(Assignment): Copy out each line of the material in which the word "estimated" appears.

Given information: Begin

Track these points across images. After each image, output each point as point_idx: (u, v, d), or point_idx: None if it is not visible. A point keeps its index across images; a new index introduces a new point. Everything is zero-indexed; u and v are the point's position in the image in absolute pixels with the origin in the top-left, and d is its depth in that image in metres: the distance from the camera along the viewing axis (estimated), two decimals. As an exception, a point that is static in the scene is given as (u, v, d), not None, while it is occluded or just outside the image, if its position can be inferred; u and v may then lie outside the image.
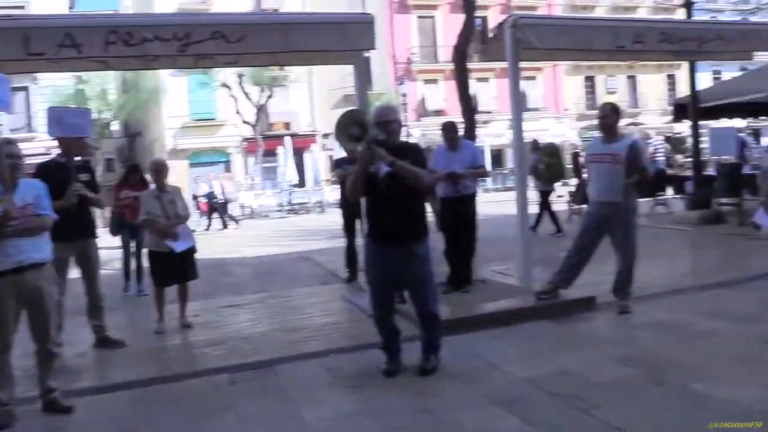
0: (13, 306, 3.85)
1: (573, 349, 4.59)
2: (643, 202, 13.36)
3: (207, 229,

Given information: End
Given information: Begin

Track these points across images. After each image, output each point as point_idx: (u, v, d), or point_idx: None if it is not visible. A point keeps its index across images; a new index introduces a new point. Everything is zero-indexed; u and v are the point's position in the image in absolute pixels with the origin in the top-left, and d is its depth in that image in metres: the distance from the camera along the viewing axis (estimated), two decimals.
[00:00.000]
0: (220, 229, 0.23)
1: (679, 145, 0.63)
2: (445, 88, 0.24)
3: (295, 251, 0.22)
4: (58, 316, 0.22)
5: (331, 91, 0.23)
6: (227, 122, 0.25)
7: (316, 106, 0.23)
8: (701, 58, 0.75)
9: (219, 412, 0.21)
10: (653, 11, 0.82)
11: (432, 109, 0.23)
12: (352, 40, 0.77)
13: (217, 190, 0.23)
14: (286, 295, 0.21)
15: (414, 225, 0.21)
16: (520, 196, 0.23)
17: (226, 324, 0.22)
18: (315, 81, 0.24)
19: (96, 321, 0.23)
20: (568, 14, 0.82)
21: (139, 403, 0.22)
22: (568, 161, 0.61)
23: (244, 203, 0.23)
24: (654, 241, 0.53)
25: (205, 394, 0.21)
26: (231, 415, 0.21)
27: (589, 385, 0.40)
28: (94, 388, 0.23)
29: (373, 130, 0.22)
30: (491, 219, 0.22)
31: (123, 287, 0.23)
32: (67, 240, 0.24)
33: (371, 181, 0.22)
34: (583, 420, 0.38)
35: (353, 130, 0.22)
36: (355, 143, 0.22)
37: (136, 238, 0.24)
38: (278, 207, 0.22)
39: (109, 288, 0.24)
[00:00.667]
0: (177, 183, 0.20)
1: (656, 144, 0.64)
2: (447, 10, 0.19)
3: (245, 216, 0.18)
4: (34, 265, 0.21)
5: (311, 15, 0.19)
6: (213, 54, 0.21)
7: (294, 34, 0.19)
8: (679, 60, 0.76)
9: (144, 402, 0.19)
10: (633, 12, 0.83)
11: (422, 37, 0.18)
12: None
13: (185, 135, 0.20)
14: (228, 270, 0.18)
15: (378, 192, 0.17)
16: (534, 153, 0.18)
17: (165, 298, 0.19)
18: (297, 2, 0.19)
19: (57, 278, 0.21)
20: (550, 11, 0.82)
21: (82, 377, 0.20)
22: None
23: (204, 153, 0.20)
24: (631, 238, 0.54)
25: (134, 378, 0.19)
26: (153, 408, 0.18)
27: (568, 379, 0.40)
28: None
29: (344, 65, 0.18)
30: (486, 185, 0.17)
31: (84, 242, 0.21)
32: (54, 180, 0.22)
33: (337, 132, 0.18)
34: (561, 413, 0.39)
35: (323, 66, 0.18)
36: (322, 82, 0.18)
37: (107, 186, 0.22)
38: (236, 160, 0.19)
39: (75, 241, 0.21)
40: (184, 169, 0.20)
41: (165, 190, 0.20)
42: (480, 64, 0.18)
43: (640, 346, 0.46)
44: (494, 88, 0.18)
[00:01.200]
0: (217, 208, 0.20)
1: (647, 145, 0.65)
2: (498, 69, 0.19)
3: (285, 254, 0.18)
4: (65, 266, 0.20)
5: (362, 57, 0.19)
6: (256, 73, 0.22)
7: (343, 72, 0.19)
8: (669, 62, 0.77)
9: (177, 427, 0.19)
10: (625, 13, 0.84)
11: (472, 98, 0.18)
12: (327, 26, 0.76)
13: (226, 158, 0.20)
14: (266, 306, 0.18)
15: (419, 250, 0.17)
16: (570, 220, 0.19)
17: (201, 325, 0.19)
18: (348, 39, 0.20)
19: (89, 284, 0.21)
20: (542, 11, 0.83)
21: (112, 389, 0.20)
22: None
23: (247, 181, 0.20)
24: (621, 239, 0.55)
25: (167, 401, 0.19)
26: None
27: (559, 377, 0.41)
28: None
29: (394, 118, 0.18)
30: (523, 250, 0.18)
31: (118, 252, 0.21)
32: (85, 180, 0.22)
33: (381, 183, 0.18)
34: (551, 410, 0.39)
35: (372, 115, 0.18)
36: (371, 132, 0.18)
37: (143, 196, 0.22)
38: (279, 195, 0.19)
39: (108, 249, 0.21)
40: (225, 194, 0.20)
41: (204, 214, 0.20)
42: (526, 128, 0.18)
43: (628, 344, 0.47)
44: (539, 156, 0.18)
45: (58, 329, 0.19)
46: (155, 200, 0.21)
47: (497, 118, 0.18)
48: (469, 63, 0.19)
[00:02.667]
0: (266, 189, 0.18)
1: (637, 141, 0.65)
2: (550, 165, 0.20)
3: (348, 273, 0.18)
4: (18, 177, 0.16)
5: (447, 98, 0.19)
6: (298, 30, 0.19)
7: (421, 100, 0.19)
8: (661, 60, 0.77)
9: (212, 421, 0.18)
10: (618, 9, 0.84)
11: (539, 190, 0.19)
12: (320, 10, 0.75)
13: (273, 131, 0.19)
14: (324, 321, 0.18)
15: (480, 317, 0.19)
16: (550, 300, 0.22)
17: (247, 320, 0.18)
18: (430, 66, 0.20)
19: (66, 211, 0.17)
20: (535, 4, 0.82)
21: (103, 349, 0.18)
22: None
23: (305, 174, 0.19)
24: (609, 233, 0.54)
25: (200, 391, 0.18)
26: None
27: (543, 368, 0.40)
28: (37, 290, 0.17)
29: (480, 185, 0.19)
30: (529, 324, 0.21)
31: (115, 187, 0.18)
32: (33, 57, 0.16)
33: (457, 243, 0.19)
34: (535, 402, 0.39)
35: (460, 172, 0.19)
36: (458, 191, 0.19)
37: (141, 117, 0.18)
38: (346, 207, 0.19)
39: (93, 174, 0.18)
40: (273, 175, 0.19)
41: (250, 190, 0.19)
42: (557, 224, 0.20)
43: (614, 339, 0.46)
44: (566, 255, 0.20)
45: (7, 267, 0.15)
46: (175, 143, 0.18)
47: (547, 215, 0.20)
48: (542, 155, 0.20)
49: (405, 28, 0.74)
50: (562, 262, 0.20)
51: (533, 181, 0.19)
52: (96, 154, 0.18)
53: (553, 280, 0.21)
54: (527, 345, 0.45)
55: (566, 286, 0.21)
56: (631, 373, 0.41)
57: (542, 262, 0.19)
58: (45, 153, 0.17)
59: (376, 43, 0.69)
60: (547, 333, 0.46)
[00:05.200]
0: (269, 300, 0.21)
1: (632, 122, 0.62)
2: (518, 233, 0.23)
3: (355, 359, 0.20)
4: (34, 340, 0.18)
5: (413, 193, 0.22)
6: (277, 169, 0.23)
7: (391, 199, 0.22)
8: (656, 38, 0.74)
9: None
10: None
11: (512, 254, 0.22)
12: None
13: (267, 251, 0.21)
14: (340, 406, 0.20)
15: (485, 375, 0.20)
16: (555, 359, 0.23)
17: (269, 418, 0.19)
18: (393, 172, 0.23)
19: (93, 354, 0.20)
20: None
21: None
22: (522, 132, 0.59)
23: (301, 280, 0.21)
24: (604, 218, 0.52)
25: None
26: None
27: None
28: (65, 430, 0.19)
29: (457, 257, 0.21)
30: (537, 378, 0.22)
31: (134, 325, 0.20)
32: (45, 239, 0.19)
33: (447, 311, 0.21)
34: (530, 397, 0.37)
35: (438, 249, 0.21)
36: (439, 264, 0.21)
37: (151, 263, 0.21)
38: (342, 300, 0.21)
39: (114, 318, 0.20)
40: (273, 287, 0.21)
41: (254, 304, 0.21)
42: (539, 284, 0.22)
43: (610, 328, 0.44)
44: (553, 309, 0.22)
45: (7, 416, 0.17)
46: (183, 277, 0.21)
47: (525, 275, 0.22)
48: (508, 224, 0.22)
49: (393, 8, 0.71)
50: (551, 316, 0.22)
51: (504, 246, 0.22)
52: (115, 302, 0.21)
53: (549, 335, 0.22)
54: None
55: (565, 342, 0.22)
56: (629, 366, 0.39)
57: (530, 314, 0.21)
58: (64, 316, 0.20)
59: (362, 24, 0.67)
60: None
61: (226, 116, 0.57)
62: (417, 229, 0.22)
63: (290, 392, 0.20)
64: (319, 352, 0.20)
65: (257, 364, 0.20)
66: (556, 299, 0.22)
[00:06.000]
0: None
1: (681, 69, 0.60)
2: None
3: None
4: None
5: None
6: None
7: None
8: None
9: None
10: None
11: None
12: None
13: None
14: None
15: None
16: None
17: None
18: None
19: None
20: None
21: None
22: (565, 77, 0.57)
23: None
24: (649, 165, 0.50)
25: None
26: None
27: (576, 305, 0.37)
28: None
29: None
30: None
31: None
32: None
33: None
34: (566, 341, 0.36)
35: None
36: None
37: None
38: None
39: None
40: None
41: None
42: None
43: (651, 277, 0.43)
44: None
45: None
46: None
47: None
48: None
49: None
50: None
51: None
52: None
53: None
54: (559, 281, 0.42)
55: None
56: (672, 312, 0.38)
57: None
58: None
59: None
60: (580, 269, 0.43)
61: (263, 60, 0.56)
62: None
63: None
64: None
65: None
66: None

Given information: End

(Written answer):
Track these points across images. After each image, output each point as point_idx: (u, v, d), or point_idx: None if it is not visible. A point keeps its index across images; a new index introduces a new point. Everything is zero-indexed; u and v are the point's position in the image in absolute pixels with the origin in the top-left, and d is its depth in that image in metres: the distance from the camera along the viewing axis (estimated), two decimals. As an exception, a point that is static in the scene is given as (u, v, d), not None, while it is occluded or just outside the image, if its position can be inferred; u and v may then lie outside the image.
Track these points across images. After each image, output each point as point_idx: (u, v, d), or point_idx: None if it is not visible. A point keeps its index across images; a new index introduces a new point. Everything is zero-indexed; u and v are the point's position in the image in absolute pixels with the origin in the top-left, and d is its depth in that image in metres: the distance from the camera along the viewing axis (estimated), two decimals.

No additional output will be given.